Welcome to Poyer Island
Published: Wednesday, November 21, 2012
Updated: Wednesday, November 21, 2012 03:11
A wide grin spread across Jordan Poyer’s face as he fielded questions about the Civil War. It was right after the Beavers clobbered Cal on Saturday.
But rather than enjoy the glow of the win, the senior cornerback was thinking about the biggest game of his career. It will be the last chance for Poyer to win the Civil War.
“The bragging rights would definitely be nice, especially in my senior year,” Poyer said, considered by many to be the top cornerback in the Pac-12, and one of the best in college football.
The last time Oregon State defeated the Ducks was in 2007. Poyer was playing quarterback at Astoria High School at that time.
Coming out of high school in 2009, he had scholarship offers from the University of Idaho and Portland State. But he chose OSU, even though he wasn’t guaranteed a scholarship right away.
“I was a kid from a 4A high school, barely had any scholarships to go play anywhere,” Poyer said. “I came in expecting to redshirt and just didn’t know what was going to happen in my career.”
At fall camp as a freshman, Poyer questioned whether he even wanted to play football.
“The first couple days of fall camp in my freshman year I wondered, ‘Is this really for me?’” he said. “I did everything I was supposed to do, but it was hard.”
Eventually, Poyer found his rhythm. The competitive genes handed down from his parents played a role. They both were collegiate athletes at Eastern New Mexico University.
“It was just the way of our family,” Poyer said. “Everything we did was competitive and that kind of carried over to sports.”
That drive made it difficult for OSU head coach Mike Riley to redshirt Poyer in his freshman year.
Riley called Poyer into his office as fall camp came to an end, where he asked if Poyer wanted to play instead of being redshirted.
“What do you mean ‘What do I think about that?’ Damn right I want to play,” Poyer remembers telling the coach.
When cornerback Tim Clark fractured his right leg in the Civil War that fall, Poyer shifted from safety to cornerback.
He credits former OSU cornerbacks James Dockery and Brandon Hardin for his success at the position.
Cornerback isn’t a position for the humble.
“You kind of have to play with cockiness, with swagger,” Poyer said. “A lot of people say it’s the hardest position to play in football, other than quarterback obviously, just because you are one-on-one. You get beat and everybody knows it.”
This season, Poyer is playing like an All-American.
Oregon State’s wide receivers practice against Poyer daily, and say they have seen his skills mature.

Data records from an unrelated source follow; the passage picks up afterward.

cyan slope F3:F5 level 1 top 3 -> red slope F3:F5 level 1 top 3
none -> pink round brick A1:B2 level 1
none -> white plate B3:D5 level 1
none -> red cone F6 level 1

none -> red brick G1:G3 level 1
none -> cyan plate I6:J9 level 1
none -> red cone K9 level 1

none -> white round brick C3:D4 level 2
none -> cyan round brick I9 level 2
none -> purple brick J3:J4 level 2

“As a player, he’s not the fastest, not the most athletic,” said senior wide receiver Markus Wheaton. “His smarts and his aggressiveness are what stand out to me.”
Poyer’s strategic thinking was on show Saturday night, as the Beavers took on Cal. In the first quarter, he made an interception — his sixth this season — look routine.
“I knew exactly what route he was running before he even ran it,” Poyer said. “Whenever you understand what’s coming, you’re able to play a whole lot faster.”
That was one of many highlight-worthy plays in Oregon State’s 48-point victory over the Golden Bears.
In his senior year, Poyer has stepped into a leadership role and fought alongside Wheaton to correct last year’s dismal season.
“He’s a verbal and active leader,” said junior linebacker Michael Doctor. “In the summer time, he made sure everyone was on time for everything, made sure everyone was doing extra lifting, extra running, anything we could do to get better.”
Poyer’s leadership style was largely propelled by his own competitive drive.
“His number one attribute is he is such a competitor,” Riley said. “He does not like to lose, and he practices like that all the time, that’s just his nature.”
“I really think losing hurts a lot more than winning feels good,” he said.
But Poyer is having the best season of his career, tied for second in the nation in interceptions (6) and ranked 24th in passes defended (11).
“I play with just a passion,” Poyer said. “I feel like if you don’t play with emotion, you’re playing dead.”
Poyer lives with three teammates: Doctor, Sean Martin and Kevin Cummings.
Martin says as soon as they get home after a long day of class and practice, the video games commence.
Friendly wagers over Call of Duty and NCAA Football keep the competition alive off the field.
“We’ll bet for push-ups, we’ll bet for who cleans the dishes, we’ll bet for all of that kind of stuff,” Poyer said. “They get pretty heated in the house. Sometimes they turn into wrestling matches.”